The derivatives with respect to $b$ and $c$ for each part are

f\,' = \begin{pmatrix} \hat{e}^b-\frac{1}{300} & -\frac{1}{200} \\ -\frac{1}{200} & \hat{e}^c+\frac{1}{200} \end{pmatrix}

Newton raphson with vectors is (b,c) \rightarrow (b,c) - {f\,'}^{-1} f

$ \begin{pmatrix}b\\c\end{pmatrix} \rightarrow \begin{pmatrix}b\\c\end{pmatrix} - \begin{pmatrix} \hat{e}^b-\frac{1}{300} & -\frac{1}{200} \\ -\frac{1}{200} & \hat{e}^c+\frac{1}{200} \end{pmatrix}^{-1} \begin{pmatrix} \hat{e}^b-\frac{b}{300}-\frac{c}{200}-5 \\ \hat{e}^c-\frac{b}{200}+\frac{c}{200} \end{pmatrix} $

with an initial guess of $\begin{pmatrix}b = 1\\c = 1 \end{pmatrix} $ I get the following iterations

$ \begin{bmatrix} 1&1\\1.841661&0.003381327\\1.634514&-0.9835724\\1.608907&-1.936174\\1.607725&-2.783955\\1.607126&-3.380392 \end{bmatrix} $

So in the end we have $ a= \frac{3}{2} 1.607126 + 1500 $, $ b = 1.607126 $, $ c = -3.380392 $.

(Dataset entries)
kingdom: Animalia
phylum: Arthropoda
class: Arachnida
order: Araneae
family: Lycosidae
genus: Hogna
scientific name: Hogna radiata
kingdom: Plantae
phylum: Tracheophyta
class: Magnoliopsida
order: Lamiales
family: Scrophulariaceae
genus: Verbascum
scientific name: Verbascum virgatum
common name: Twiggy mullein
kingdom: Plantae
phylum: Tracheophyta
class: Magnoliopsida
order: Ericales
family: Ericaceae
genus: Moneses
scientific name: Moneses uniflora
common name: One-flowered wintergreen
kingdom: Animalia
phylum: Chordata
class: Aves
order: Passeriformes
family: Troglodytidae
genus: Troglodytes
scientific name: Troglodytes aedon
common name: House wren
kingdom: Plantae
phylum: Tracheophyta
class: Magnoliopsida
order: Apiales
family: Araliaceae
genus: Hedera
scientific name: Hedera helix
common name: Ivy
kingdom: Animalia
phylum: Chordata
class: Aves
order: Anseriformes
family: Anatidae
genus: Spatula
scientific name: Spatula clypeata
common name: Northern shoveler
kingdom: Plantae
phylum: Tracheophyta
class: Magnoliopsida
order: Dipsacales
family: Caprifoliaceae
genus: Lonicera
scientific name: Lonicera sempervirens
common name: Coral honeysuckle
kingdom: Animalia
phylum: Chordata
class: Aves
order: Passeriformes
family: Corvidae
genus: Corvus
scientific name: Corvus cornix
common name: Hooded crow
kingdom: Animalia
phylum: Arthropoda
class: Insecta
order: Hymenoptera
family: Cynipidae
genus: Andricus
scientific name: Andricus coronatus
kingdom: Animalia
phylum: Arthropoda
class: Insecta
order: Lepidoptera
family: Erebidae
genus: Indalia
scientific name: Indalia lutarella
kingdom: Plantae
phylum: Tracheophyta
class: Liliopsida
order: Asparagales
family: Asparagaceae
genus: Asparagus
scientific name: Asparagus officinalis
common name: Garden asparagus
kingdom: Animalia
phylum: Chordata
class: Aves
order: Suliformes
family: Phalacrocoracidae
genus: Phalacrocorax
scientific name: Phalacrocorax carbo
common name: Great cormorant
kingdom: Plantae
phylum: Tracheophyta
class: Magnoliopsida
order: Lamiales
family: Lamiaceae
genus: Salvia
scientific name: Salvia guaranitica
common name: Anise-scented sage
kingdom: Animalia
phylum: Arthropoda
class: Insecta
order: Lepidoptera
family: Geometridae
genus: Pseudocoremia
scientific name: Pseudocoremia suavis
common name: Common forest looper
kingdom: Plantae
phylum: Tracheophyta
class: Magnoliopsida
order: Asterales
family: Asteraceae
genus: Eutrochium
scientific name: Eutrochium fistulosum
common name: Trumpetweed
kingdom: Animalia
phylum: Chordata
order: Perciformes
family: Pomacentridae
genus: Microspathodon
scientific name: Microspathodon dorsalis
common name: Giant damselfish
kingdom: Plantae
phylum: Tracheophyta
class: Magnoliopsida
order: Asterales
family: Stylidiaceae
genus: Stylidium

About this task:
Please state the initial guess for b and c used in the Newton-Raphson passage.

Exercise solution:
b = 1 and c = 1